Downtown Traverse City—like Petoskey, Manistee, Frankfort, and other cities—is investing in new housing and businesses, rebuilding the civic vitality and economy that were torn down for parking lots in the 1950s and 1960s. Benzie County citizens are voting this year to establish a new bus transit system. Republican state Representative Howard Walker of Traverse City is proposing good legislation to conserve rather than pave over farmland.

Blocking a Bridge, Building a Movement
The recent history of the Boardman River is another apt illustration of the trend. As far back as the 1980s, the very same stretch of the river that the eagles now cruise was viewed as a prime crossing spot for a five-lane highway and bridge. In the 1990s, the public forests upstream were targeted variously for public land sales, energy development, and increased timber cutting. At one point in the 1990s the Legislature and the governor seriously considered eliminating the 1970 state law that kept the Boardman River natural.  

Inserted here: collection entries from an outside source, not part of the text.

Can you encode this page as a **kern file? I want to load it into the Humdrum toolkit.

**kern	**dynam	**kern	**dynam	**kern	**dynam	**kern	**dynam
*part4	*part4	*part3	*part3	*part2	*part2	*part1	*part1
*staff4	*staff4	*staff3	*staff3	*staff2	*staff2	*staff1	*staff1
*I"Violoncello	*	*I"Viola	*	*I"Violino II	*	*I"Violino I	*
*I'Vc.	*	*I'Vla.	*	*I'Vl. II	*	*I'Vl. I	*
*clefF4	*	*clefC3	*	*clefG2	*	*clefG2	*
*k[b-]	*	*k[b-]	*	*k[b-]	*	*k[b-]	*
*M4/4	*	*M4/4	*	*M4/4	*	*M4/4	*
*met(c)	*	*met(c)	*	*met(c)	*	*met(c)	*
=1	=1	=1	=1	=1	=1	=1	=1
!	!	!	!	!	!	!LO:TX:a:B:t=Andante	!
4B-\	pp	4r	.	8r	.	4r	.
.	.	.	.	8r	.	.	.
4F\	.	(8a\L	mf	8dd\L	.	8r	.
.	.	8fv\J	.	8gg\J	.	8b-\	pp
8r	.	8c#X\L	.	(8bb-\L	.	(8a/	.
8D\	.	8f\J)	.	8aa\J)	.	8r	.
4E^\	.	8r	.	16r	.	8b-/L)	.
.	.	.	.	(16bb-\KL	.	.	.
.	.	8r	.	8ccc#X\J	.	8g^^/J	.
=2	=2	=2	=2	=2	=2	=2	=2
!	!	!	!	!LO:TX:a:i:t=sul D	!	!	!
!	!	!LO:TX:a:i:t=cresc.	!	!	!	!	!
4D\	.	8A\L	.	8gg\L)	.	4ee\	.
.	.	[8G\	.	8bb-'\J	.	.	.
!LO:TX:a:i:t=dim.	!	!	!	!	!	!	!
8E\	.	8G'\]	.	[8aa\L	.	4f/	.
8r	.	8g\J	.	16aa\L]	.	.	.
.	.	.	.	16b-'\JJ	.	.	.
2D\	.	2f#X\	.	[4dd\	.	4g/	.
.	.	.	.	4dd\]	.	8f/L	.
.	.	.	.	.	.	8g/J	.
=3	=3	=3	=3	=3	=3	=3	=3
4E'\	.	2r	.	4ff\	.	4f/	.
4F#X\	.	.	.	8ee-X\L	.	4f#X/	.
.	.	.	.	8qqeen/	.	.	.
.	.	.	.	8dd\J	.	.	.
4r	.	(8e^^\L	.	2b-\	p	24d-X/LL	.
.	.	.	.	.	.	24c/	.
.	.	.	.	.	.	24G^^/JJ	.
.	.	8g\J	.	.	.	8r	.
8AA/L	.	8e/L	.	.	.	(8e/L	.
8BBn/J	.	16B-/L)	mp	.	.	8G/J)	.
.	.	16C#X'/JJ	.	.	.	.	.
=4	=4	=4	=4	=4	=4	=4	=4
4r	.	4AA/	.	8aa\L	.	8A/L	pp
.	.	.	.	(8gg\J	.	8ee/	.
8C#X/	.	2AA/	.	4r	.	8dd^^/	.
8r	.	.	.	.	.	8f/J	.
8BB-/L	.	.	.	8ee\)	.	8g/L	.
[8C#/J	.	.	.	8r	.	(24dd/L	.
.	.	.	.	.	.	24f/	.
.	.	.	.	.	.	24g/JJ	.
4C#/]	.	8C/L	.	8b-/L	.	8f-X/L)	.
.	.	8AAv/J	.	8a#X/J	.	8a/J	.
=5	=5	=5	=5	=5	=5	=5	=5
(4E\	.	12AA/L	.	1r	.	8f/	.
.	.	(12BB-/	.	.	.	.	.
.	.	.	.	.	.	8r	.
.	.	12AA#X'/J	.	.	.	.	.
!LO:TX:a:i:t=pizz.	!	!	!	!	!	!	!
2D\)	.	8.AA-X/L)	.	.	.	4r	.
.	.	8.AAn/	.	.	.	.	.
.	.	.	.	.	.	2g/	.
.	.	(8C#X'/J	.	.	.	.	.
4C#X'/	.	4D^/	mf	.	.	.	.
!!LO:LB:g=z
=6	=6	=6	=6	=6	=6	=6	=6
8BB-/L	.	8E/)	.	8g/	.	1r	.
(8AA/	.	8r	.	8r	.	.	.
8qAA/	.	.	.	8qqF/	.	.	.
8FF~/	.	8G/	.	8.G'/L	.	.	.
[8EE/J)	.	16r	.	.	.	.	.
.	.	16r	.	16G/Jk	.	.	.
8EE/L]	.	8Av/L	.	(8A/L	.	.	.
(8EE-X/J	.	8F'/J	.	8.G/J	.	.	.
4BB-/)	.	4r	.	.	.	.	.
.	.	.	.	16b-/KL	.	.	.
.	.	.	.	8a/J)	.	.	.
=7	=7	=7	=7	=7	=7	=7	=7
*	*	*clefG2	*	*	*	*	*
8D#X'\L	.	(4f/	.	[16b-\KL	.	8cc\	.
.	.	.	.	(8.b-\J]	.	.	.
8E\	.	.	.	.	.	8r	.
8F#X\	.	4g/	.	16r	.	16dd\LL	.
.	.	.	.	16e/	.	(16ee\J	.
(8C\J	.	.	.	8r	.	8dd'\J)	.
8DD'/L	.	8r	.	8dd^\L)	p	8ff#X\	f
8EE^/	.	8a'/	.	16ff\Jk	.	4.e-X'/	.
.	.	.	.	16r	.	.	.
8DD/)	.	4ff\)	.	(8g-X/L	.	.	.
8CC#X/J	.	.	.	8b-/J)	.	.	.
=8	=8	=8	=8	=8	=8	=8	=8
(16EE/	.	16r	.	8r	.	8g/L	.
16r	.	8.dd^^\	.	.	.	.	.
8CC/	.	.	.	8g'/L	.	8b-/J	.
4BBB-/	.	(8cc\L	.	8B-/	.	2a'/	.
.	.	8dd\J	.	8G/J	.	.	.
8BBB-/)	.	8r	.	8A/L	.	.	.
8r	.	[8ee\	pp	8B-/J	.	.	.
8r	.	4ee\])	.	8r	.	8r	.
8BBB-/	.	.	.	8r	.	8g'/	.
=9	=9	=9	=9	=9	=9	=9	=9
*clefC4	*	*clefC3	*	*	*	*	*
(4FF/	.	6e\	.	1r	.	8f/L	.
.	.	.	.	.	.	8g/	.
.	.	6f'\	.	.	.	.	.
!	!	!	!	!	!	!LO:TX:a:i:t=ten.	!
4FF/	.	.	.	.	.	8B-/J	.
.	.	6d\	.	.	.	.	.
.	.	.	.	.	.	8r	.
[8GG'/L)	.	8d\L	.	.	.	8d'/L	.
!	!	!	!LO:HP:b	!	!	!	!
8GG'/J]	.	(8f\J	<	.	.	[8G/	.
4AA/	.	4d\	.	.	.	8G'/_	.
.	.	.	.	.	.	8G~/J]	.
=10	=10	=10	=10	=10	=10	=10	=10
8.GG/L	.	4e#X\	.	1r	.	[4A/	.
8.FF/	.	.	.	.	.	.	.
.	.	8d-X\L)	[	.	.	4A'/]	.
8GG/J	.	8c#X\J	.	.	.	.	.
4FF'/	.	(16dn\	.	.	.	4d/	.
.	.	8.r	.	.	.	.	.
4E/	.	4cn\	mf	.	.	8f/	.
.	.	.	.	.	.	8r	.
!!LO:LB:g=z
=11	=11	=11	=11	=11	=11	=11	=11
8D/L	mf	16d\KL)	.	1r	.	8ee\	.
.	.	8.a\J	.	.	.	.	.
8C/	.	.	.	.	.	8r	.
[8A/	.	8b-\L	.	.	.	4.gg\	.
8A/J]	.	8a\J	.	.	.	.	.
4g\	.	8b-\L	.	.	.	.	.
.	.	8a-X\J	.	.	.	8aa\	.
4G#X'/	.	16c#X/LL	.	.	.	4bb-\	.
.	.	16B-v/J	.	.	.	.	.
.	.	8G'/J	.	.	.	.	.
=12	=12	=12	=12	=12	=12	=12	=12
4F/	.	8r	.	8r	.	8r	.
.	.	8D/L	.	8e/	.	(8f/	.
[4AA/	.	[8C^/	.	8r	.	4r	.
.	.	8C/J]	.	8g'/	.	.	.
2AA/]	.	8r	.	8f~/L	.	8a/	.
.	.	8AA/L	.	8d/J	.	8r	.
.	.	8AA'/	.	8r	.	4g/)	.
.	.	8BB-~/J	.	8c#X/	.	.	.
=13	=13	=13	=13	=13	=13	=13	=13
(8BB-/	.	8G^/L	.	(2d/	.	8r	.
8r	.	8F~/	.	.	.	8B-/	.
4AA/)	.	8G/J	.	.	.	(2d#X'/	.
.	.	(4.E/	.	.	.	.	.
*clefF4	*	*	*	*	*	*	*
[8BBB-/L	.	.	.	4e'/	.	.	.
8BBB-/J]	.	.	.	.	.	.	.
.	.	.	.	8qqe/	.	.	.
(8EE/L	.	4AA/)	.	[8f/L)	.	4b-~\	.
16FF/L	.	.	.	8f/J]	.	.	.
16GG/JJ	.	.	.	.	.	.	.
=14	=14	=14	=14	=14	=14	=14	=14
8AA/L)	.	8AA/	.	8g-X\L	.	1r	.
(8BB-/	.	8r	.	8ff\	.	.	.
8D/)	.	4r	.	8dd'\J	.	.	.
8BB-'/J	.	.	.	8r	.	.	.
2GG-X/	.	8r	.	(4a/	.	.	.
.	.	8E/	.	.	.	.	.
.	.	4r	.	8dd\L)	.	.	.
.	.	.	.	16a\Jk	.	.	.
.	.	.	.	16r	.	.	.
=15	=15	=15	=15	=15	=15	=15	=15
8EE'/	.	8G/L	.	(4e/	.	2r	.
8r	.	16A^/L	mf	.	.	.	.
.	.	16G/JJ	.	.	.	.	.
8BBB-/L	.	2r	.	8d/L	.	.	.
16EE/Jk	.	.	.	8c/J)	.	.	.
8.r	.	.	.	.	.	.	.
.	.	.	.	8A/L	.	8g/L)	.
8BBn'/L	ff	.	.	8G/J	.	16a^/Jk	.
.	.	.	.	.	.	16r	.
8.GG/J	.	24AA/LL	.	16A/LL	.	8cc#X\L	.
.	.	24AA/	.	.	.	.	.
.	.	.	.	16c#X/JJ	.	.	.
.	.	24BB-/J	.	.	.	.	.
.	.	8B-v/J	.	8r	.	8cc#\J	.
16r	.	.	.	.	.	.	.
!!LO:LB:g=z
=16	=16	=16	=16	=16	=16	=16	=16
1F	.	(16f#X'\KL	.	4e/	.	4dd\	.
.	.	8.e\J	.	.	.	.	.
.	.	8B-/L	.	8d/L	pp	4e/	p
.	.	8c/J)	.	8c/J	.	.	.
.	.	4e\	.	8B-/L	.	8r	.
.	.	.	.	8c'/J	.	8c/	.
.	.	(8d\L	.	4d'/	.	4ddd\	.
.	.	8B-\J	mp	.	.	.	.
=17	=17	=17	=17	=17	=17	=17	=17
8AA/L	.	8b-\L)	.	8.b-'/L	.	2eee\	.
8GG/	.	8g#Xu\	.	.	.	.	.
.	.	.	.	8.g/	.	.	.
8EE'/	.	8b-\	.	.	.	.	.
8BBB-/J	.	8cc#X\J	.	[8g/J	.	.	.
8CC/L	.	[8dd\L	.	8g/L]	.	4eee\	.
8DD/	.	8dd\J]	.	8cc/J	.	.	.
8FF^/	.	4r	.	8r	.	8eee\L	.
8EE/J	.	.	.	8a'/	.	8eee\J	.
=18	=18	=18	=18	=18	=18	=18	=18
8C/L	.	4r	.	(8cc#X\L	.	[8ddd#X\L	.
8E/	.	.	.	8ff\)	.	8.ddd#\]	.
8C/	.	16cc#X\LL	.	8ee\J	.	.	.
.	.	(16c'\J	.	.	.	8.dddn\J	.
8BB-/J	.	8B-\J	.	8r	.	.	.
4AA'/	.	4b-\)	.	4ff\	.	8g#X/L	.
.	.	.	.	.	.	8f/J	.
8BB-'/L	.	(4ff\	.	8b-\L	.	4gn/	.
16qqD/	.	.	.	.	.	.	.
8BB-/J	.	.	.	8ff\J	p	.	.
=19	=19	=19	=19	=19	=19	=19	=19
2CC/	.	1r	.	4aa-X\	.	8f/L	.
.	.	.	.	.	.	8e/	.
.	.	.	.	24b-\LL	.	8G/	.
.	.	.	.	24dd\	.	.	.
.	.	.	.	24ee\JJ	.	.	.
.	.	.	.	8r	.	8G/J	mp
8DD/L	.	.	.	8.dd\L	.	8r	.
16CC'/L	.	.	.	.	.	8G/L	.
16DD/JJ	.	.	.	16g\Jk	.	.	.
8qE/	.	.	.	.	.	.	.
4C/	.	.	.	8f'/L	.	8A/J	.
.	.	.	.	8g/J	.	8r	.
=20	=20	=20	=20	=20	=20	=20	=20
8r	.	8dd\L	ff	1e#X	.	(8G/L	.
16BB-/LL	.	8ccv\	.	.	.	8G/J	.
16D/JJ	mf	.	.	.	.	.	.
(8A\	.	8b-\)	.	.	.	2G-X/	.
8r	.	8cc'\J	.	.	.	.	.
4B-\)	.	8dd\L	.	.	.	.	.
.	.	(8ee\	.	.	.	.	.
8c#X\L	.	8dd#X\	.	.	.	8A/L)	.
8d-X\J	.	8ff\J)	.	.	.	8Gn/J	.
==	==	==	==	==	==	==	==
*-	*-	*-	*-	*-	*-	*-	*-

Regional citizen organizations stepped to the fore to beat back each and every one of these ideas. But we didn’t just assert that environmental values were at stake: Important economic ones were, too. The design for the highway and bridge, for example, called for building a wall of dirt as tall as a forest across the entire valley. It would have displaced wildlife, ruined stream flow and wetlands, compromised human recreation, made sprawl and traffic worse, disturbed the quiet with traffic noise, and eroded the region’s competitive economic advantage.

But the really exciting part of the Boardman’s story is what’s coming. All sorts of unlikely allies—greens and business leaders, liberals and conservatives, county and township government leaders—have been working shoulder to shoulder for nearly two years on a new regional development strategy that responds to swift growth without wrecking this favorite place.  

Northwest Michigan’s embrace of a cleaner, greener, and more prosperous way of life is unmistakable. It’s taken awhile, but we’ve finally come to understand that securing our natural geography comes first.